Each line of the material below is to be written out exactly. Leave out any picture.
[[ Study material open ]]
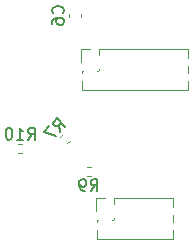
<source format=gbr>
%TF.GenerationSoftware,KiCad,Pcbnew,(5.1.8)-1*%
%TF.CreationDate,2021-11-11T12:40:01-05:00*%
%TF.ProjectId,Metal_flaw_sensor,4d657461-6c5f-4666-9c61-775f73656e73,rev?*%
%TF.SameCoordinates,Original*%
%TF.FileFunction,Legend,Bot*%
%TF.FilePolarity,Positive*%
%FSLAX46Y46*%
G04 Gerber Fmt 4.6, Leading zero omitted, Abs format (unit mm)*
G04 Created by KiCad (PCBNEW (5.1.8)-1) date 2021-11-11 12:40:01*
%MOMM*%
%LPD*%
G01*
G04 APERTURE LIST*
%ADD10C,0.120000*%
%ADD11C,0.150000*%
G04 APERTURE END LIST*
D10*
%TO.C,J3*%
X127430000Y-107420000D02*
X127430000Y-108550000D01*
X128190000Y-107420000D02*
X127430000Y-107420000D01*
X127495000Y-110127530D02*
X127495000Y-110950000D01*
X127495000Y-109310000D02*
X127495000Y-109512470D01*
X127626529Y-109310000D02*
X127495000Y-109310000D01*
X128896529Y-109310000D02*
X128753471Y-109310000D01*
X128950000Y-109113471D02*
X128950000Y-109256529D01*
X128950000Y-107420000D02*
X128950000Y-107986529D01*
X127495000Y-110950000D02*
X136505000Y-110950000D01*
X128950000Y-107420000D02*
X136505000Y-107420000D01*
X136505000Y-108857530D02*
X136505000Y-109512470D01*
X136505000Y-110127530D02*
X136505000Y-110950000D01*
X136505000Y-107420000D02*
X136505000Y-108242470D01*
%TO.C,R10*%
X122467621Y-116220000D02*
X122132379Y-116220000D01*
X122467621Y-115460000D02*
X122132379Y-115460000D01*
%TO.C,R9*%
X127912379Y-117470000D02*
X128247621Y-117470000D01*
X127912379Y-118230000D02*
X128247621Y-118230000D01*
%TO.C,R7*%
X126467227Y-115210175D02*
X126230175Y-115447227D01*
X125929825Y-114672773D02*
X125692773Y-114909825D01*
%TO.C,J4*%
X128700000Y-120040000D02*
X128700000Y-121170000D01*
X129460000Y-120040000D02*
X128700000Y-120040000D01*
X128765000Y-122747530D02*
X128765000Y-123570000D01*
X128765000Y-121930000D02*
X128765000Y-122132470D01*
X128896529Y-121930000D02*
X128765000Y-121930000D01*
X130166529Y-121930000D02*
X130023471Y-121930000D01*
X130220000Y-121733471D02*
X130220000Y-121876529D01*
X130220000Y-120040000D02*
X130220000Y-120606529D01*
X128765000Y-123570000D02*
X135235000Y-123570000D01*
X130220000Y-120040000D02*
X135235000Y-120040000D01*
X135235000Y-121477530D02*
X135235000Y-122132470D01*
X135235000Y-122747530D02*
X135235000Y-123570000D01*
X135235000Y-120040000D02*
X135235000Y-120862470D01*
%TO.C,C6*%
X127460000Y-104453733D02*
X127460000Y-104746267D01*
X126440000Y-104453733D02*
X126440000Y-104746267D01*
%TO.C,R10*%
D11*
X122942857Y-115122380D02*
X123276190Y-114646190D01*
X123514285Y-115122380D02*
X123514285Y-114122380D01*
X123133333Y-114122380D01*
X123038095Y-114170000D01*
X122990476Y-114217619D01*
X122942857Y-114312857D01*
X122942857Y-114455714D01*
X122990476Y-114550952D01*
X123038095Y-114598571D01*
X123133333Y-114646190D01*
X123514285Y-114646190D01*
X121990476Y-115122380D02*
X122561904Y-115122380D01*
X122276190Y-115122380D02*
X122276190Y-114122380D01*
X122371428Y-114265238D01*
X122466666Y-114360476D01*
X122561904Y-114408095D01*
X121371428Y-114122380D02*
X121276190Y-114122380D01*
X121180952Y-114170000D01*
X121133333Y-114217619D01*
X121085714Y-114312857D01*
X121038095Y-114503333D01*
X121038095Y-114741428D01*
X121085714Y-114931904D01*
X121133333Y-115027142D01*
X121180952Y-115074761D01*
X121276190Y-115122380D01*
X121371428Y-115122380D01*
X121466666Y-115074761D01*
X121514285Y-115027142D01*
X121561904Y-114931904D01*
X121609523Y-114741428D01*
X121609523Y-114503333D01*
X121561904Y-114312857D01*
X121514285Y-114217619D01*
X121466666Y-114170000D01*
X121371428Y-114122380D01*
%TO.C,R9*%
X128246666Y-119472380D02*
X128580000Y-118996190D01*
X128818095Y-119472380D02*
X128818095Y-118472380D01*
X128437142Y-118472380D01*
X128341904Y-118520000D01*
X128294285Y-118567619D01*
X128246666Y-118662857D01*
X128246666Y-118805714D01*
X128294285Y-118900952D01*
X128341904Y-118948571D01*
X128437142Y-118996190D01*
X128818095Y-118996190D01*
X127770476Y-119472380D02*
X127580000Y-119472380D01*
X127484761Y-119424761D01*
X127437142Y-119377142D01*
X127341904Y-119234285D01*
X127294285Y-119043809D01*
X127294285Y-118662857D01*
X127341904Y-118567619D01*
X127389523Y-118520000D01*
X127484761Y-118472380D01*
X127675238Y-118472380D01*
X127770476Y-118520000D01*
X127818095Y-118567619D01*
X127865714Y-118662857D01*
X127865714Y-118900952D01*
X127818095Y-118996190D01*
X127770476Y-119043809D01*
X127675238Y-119091428D01*
X127484761Y-119091428D01*
X127389523Y-119043809D01*
X127341904Y-118996190D01*
X127294285Y-118900952D01*
%TO.C,R7*%
X125690417Y-114434715D02*
X125589402Y-113862295D01*
X126094478Y-114030654D02*
X125387372Y-113323547D01*
X125117997Y-113592921D01*
X125084326Y-113693936D01*
X125084326Y-113761280D01*
X125117997Y-113862295D01*
X125219013Y-113963310D01*
X125320028Y-113996982D01*
X125387372Y-113996982D01*
X125488387Y-113963310D01*
X125757761Y-113693936D01*
X124747608Y-113963310D02*
X124276204Y-114434715D01*
X125286356Y-114838776D01*
%TO.C,C6*%
X125877142Y-104433333D02*
X125924761Y-104385714D01*
X125972380Y-104242857D01*
X125972380Y-104147619D01*
X125924761Y-104004761D01*
X125829523Y-103909523D01*
X125734285Y-103861904D01*
X125543809Y-103814285D01*
X125400952Y-103814285D01*
X125210476Y-103861904D01*
X125115238Y-103909523D01*
X125020000Y-104004761D01*
X124972380Y-104147619D01*
X124972380Y-104242857D01*
X125020000Y-104385714D01*
X125067619Y-104433333D01*
X124972380Y-105290476D02*
X124972380Y-105100000D01*
X125020000Y-105004761D01*
X125067619Y-104957142D01*
X125210476Y-104861904D01*
X125400952Y-104814285D01*
X125781904Y-104814285D01*
X125877142Y-104861904D01*
X125924761Y-104909523D01*
X125972380Y-105004761D01*
X125972380Y-105195238D01*
X125924761Y-105290476D01*
X125877142Y-105338095D01*
X125781904Y-105385714D01*
X125543809Y-105385714D01*
X125448571Y-105338095D01*
X125400952Y-105290476D01*
X125353333Y-105195238D01*
X125353333Y-105004761D01*
X125400952Y-104909523D01*
X125448571Y-104861904D01*
X125543809Y-104814285D01*
%TD*%
M02*

</source>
[[ Study material closed ]]
Reply to the task -
<source format=gbr>
%TF.GenerationSoftware,KiCad,Pcbnew,(5.1.8)-1*%
%TF.CreationDate,2021-11-11T12:40:01-05:00*%
%TF.ProjectId,Metal_flaw_sensor,4d657461-6c5f-4666-9c61-775f73656e73,rev?*%
%TF.SameCoordinates,Original*%
%TF.FileFunction,Legend,Bot*%
%TF.FilePolarity,Positive*%
%FSLAX46Y46*%
G04 Gerber Fmt 4.6, Leading zero omitted, Abs format (unit mm)*
G04 Created by KiCad (PCBNEW (5.1.8)-1) date 2021-11-11 12:40:01*
%MOMM*%
%LPD*%
G01*
G04 APERTURE LIST*
%ADD10C,0.120000*%
%ADD11C,0.150000*%
G04 APERTURE END LIST*
D10*
%TO.C,J3*%
X127430000Y-107420000D02*
X127430000Y-108550000D01*
X128190000Y-107420000D02*
X127430000Y-107420000D01*
X127495000Y-110127530D02*
X127495000Y-110950000D01*
X127495000Y-109310000D02*
X127495000Y-109512470D01*
X127626529Y-109310000D02*
X127495000Y-109310000D01*
X128896529Y-109310000D02*
X128753471Y-109310000D01*
X128950000Y-109113471D02*
X128950000Y-109256529D01*
X128950000Y-107420000D02*
X128950000Y-107986529D01*
X127495000Y-110950000D02*
X136505000Y-110950000D01*
X128950000Y-107420000D02*
X136505000Y-107420000D01*
X136505000Y-108857530D02*
X136505000Y-109512470D01*
X136505000Y-110127530D02*
X136505000Y-110950000D01*
X136505000Y-107420000D02*
X136505000Y-108242470D01*
%TO.C,R10*%
X122467621Y-116220000D02*
X122132379Y-116220000D01*
X122467621Y-115460000D02*
X122132379Y-115460000D01*
%TO.C,R9*%
X127912379Y-117470000D02*
X128247621Y-117470000D01*
X127912379Y-118230000D02*
X128247621Y-118230000D01*
%TO.C,R7*%
X126467227Y-115210175D02*
X126230175Y-115447227D01*
X125929825Y-114672773D02*
X125692773Y-114909825D01*
%TO.C,J4*%
X128700000Y-120040000D02*
X128700000Y-121170000D01*
X129460000Y-120040000D02*
X128700000Y-120040000D01*
X128765000Y-122747530D02*
X128765000Y-123570000D01*
X128765000Y-121930000D02*
X128765000Y-122132470D01*
X128896529Y-121930000D02*
X128765000Y-121930000D01*
X130166529Y-121930000D02*
X130023471Y-121930000D01*
X130220000Y-121733471D02*
X130220000Y-121876529D01*
X130220000Y-120040000D02*
X130220000Y-120606529D01*
X128765000Y-123570000D02*
X135235000Y-123570000D01*
X130220000Y-120040000D02*
X135235000Y-120040000D01*
X135235000Y-121477530D02*
X135235000Y-122132470D01*
X135235000Y-122747530D02*
X135235000Y-123570000D01*
X135235000Y-120040000D02*
X135235000Y-120862470D01*
%TO.C,C6*%
X127460000Y-104453733D02*
X127460000Y-104746267D01*
X126440000Y-104453733D02*
X126440000Y-104746267D01*
%TO.C,R10*%
D11*
X122942857Y-115122380D02*
X123276190Y-114646190D01*
X123514285Y-115122380D02*
X123514285Y-114122380D01*
X123133333Y-114122380D01*
X123038095Y-114170000D01*
X122990476Y-114217619D01*
X122942857Y-114312857D01*
X122942857Y-114455714D01*
X122990476Y-114550952D01*
X123038095Y-114598571D01*
X123133333Y-114646190D01*
X123514285Y-114646190D01*
X121990476Y-115122380D02*
X122561904Y-115122380D01*
X122276190Y-115122380D02*
X122276190Y-114122380D01*
X122371428Y-114265238D01*
X122466666Y-114360476D01*
X122561904Y-114408095D01*
X121371428Y-114122380D02*
X121276190Y-114122380D01*
X121180952Y-114170000D01*
X121133333Y-114217619D01*
X121085714Y-114312857D01*
X121038095Y-114503333D01*
X121038095Y-114741428D01*
X121085714Y-114931904D01*
X121133333Y-115027142D01*
X121180952Y-115074761D01*
X121276190Y-115122380D01*
X121371428Y-115122380D01*
X121466666Y-115074761D01*
X121514285Y-115027142D01*
X121561904Y-114931904D01*
X121609523Y-114741428D01*
X121609523Y-114503333D01*
X121561904Y-114312857D01*
X121514285Y-114217619D01*
X121466666Y-114170000D01*
X121371428Y-114122380D01*
%TO.C,R9*%
X128246666Y-119472380D02*
X128580000Y-118996190D01*
X128818095Y-119472380D02*
X128818095Y-118472380D01*
X128437142Y-118472380D01*
X128341904Y-118520000D01*
X128294285Y-118567619D01*
X128246666Y-118662857D01*
X128246666Y-118805714D01*
X128294285Y-118900952D01*
X128341904Y-118948571D01*
X128437142Y-118996190D01*
X128818095Y-118996190D01*
X127770476Y-119472380D02*
X127580000Y-119472380D01*
X127484761Y-119424761D01*
X127437142Y-119377142D01*
X127341904Y-119234285D01*
X127294285Y-119043809D01*
X127294285Y-118662857D01*
X127341904Y-118567619D01*
X127389523Y-118520000D01*
X127484761Y-118472380D01*
X127675238Y-118472380D01*
X127770476Y-118520000D01*
X127818095Y-118567619D01*
X127865714Y-118662857D01*
X127865714Y-118900952D01*
X127818095Y-118996190D01*
X127770476Y-119043809D01*
X127675238Y-119091428D01*
X127484761Y-119091428D01*
X127389523Y-119043809D01*
X127341904Y-118996190D01*
X127294285Y-118900952D01*
%TO.C,R7*%
X125690417Y-114434715D02*
X125589402Y-113862295D01*
X126094478Y-114030654D02*
X125387372Y-113323547D01*
X125117997Y-113592921D01*
X125084326Y-113693936D01*
X125084326Y-113761280D01*
X125117997Y-113862295D01*
X125219013Y-113963310D01*
X125320028Y-113996982D01*
X125387372Y-113996982D01*
X125488387Y-113963310D01*
X125757761Y-113693936D01*
X124747608Y-113963310D02*
X124276204Y-114434715D01*
X125286356Y-114838776D01*
%TO.C,C6*%
X125877142Y-104433333D02*
X125924761Y-104385714D01*
X125972380Y-104242857D01*
X125972380Y-104147619D01*
X125924761Y-104004761D01*
X125829523Y-103909523D01*
X125734285Y-103861904D01*
X125543809Y-103814285D01*
X125400952Y-103814285D01*
X125210476Y-103861904D01*
X125115238Y-103909523D01*
X125020000Y-104004761D01*
X124972380Y-104147619D01*
X124972380Y-104242857D01*
X125020000Y-104385714D01*
X125067619Y-104433333D01*
X124972380Y-105290476D02*
X124972380Y-105100000D01*
X125020000Y-105004761D01*
X125067619Y-104957142D01*
X125210476Y-104861904D01*
X125400952Y-104814285D01*
X125781904Y-104814285D01*
X125877142Y-104861904D01*
X125924761Y-104909523D01*
X125972380Y-105004761D01*
X125972380Y-105195238D01*
X125924761Y-105290476D01*
X125877142Y-105338095D01*
X125781904Y-105385714D01*
X125543809Y-105385714D01*
X125448571Y-105338095D01*
X125400952Y-105290476D01*
X125353333Y-105195238D01*
X125353333Y-105004761D01*
X125400952Y-104909523D01*
X125448571Y-104861904D01*
X125543809Y-104814285D01*
%TD*%
M02*

</source>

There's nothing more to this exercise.